** Tareas del ejercicio **
• A. En el texto sobre Moratinos, ¿a quién entregó en Rabat la carta del presidente Rodríguez Zapatero?
• B. Muestra cada línea de los registros en la que aparezca la palabra "liver".

Miguel Ángel Moratinos,
diplomático con acreditada fama de trabajador, sabe hilar
fino cuando procede. En su etapa de Oriente Medio llevó a
buen término unas complejas relaciones a varias bandas (la
Unión Europea incluída) con el régimen sirio y, pese a sus
desencuentros con Sharon, supo entablar cierta intimidad con
otros líderes israelíes como Netaniahu. Si a sus habilidades
personales (otra cosa es la política del gobierno al que
pertenece y el principio de obediencia debida) unimos su
último viaje a Rabat, donde fue recibido como caído del
cielo, para hacer entrega de una carta (¿personal, de
Estado?) del presidente Rodríguez Zapatero al rey Mohamed VI,
el resultado parece que no se ha hecho esperar: la ocasión
la pintan calva y Rabat, en un pis pas, habría decidido la
vuelta del embajador de Marruecos a Madrid (de hecho Azziman
ya podría estar volando hacia España) lo que no deja de ser
en sí, objetivamente, una buena noticia para las complejas
relaciones bilaterales entre ambos países a la espera aun,
en pleno siglo XXI, de una vecindad por construir sin
sobresaltos de ningún género.

[Registros guardados]

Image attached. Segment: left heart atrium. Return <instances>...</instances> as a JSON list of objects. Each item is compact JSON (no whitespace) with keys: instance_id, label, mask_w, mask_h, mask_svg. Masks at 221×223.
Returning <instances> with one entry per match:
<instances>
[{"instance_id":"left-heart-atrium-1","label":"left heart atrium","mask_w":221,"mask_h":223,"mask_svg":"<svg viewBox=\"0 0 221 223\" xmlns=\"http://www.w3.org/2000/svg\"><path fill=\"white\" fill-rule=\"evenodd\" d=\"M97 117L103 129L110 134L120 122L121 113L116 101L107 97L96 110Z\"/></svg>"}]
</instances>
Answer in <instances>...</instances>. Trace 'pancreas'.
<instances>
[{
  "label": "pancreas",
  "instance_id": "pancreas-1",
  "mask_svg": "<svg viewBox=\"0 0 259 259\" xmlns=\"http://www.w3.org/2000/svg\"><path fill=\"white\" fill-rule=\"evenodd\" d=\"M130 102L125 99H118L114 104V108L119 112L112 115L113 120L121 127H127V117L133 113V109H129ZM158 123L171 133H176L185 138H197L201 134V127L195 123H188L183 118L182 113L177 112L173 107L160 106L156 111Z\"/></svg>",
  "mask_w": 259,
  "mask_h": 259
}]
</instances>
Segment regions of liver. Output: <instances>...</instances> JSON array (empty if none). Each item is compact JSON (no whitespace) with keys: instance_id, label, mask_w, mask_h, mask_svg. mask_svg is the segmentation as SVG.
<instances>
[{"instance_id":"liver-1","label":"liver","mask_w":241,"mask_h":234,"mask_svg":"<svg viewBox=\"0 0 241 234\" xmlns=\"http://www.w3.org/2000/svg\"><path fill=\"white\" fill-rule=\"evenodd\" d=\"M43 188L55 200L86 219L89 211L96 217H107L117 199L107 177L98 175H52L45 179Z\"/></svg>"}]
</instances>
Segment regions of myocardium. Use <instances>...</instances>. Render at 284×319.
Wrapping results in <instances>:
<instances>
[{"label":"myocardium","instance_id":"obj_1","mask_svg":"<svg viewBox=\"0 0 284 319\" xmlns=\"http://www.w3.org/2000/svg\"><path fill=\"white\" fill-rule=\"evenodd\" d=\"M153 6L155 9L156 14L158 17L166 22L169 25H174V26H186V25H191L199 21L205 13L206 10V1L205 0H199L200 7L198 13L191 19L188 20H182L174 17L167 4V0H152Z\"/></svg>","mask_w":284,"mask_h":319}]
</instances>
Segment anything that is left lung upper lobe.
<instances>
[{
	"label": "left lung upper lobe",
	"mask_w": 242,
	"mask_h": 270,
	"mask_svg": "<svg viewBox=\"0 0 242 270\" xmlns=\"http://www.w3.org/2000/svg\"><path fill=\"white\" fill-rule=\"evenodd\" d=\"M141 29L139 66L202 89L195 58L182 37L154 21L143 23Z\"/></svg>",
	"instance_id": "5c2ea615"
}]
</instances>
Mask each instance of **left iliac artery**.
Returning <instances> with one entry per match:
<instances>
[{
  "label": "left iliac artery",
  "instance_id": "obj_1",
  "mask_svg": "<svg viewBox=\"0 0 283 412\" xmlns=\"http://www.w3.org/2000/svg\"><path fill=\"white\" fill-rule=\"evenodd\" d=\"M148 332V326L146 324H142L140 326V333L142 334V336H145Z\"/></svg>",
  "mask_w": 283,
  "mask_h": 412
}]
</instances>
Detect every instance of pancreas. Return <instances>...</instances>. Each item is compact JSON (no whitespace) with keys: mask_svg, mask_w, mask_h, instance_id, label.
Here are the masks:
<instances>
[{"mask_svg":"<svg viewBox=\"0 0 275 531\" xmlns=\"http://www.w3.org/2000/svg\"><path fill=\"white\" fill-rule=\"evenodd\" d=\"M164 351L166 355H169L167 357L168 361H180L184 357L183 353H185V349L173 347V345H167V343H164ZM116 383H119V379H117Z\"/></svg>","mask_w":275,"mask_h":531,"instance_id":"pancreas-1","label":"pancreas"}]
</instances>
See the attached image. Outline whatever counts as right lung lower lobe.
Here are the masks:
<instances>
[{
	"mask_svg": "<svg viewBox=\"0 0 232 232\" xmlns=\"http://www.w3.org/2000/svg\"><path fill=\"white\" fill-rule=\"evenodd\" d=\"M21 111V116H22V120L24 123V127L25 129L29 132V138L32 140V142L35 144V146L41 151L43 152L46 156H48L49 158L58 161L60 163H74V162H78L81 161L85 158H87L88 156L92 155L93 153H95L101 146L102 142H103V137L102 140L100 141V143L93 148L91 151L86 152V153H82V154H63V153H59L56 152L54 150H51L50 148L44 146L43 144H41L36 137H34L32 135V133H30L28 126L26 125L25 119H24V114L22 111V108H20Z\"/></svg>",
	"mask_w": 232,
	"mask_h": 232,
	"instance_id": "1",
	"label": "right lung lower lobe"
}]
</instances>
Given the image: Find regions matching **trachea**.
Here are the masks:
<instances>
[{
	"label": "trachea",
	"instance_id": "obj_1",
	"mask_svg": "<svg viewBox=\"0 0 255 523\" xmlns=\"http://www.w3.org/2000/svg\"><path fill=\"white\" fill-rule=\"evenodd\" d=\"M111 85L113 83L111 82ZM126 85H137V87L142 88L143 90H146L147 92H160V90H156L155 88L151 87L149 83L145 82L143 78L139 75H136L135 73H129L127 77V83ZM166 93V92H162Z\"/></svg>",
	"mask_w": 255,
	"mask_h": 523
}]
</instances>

** Soluciones **
• A. Al rey Mohamed VI.

• B.
Segment regions of liver. Output: <instances>...</instances> JSON array (empty if none). Each item is compact JSON (no whitespace) with keys: instance_id, label, mask_w, mask_h, mask_svg. mask_svg is the segmentation as SVG.
[{"instance_id":"liver-1","label":"liver","mask_w":241,"mask_h":234,"mask_svg":"<svg viewBox=\"0 0 241 234\" xmlns=\"http://www.w3.org/2000/svg\"><path fill=\"white\" fill-rule=\"evenodd\" d=\"M43 188L55 200L86 219L89 211L96 217H107L117 199L107 177L98 175H52L45 179Z\"/></svg>"}]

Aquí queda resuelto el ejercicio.